# Need Ideas for earth contact home re-use



## Awnry Abe (Mar 21, 2012)

We purchased land in '10 and finished building a home last fall. The site has an existing earth contact home about 100-200 feet from the new house. The kitchen is shot as well as one of the two bathrooms. The other bathroom is in fine shape. It has a nice metal roof. All in all, it would make good living conditions, but I really didn't move all the way out here to have a neighbor so close. 

Thoughts that have crossed my mind:

1) Raise the roof about 3 feet off the foundation or high enough to install garage doors and make it a garage/man-cave.

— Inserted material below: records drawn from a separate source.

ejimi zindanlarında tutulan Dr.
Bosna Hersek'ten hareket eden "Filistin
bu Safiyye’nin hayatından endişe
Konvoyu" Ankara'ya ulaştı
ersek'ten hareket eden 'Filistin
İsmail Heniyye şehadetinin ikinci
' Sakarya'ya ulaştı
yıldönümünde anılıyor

2) Remodel the kitchen for the ever-tightening whims of the local food cops and make sell-able food.

3) Pop the lid entirely and put a barn overhead, making myself a barn with a nice basement.

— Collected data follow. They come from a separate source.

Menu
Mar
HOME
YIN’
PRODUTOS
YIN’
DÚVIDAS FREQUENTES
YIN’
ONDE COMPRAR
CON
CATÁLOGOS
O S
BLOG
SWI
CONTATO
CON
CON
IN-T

4) Install so many skylights that it destroys the cooling effect in the summer, but increases light for winter seed starting and greenhouse effect. (we had good success with seed starting by the windows, and barely ran the heat, but it was a super mild winter).

5) Let the chickens have it.

All 5 of those ideas fit within the scope of our tiny operation. What can you think of?

Thanks,
Chris


----------



## tarbe (Apr 7, 2007)

Well, I know I don't have a vote, but I like option 1!

A good man-cave is hard to find.


----------



## unioncreek (Jun 18, 2002)

I would just salvage it and keep the good wood and roofing.


----------



## dirtman (Sep 15, 2011)

Storage/root cellar.


----------



## cfabe (Feb 27, 2005)

I'd go with option 1, seems to get you the most bang for your buck. Wood and plywood/siding to build 3' of wall would not be very expensive.


----------



## mplatt4 (Mar 24, 2007)

another option would be to use one end as a garage and the other as a dairy for a family cow and or goats it would be pretty comfortable to milk in in the winter and cooler in the summer that most barns also you could put chickens on one end and a garage in the midle and dairy on the other end the possiblilities are endless


----------



## texican (Oct 4, 2003)

Could you elaborate on what an 'earth contact home' is? Is it a home on a concrete slab? or a wooden home that's fell onto the ground? or an old fashioned dugout?

If it's weatherproof, I'd keep it as is.... one can never have too much storage.

Remodeling, imho isn't worth it... usually costs more, in the long run, than new construction.

Or keep it as is, it might come in handy for keeping relatives and friends from overstaying their welcome!


----------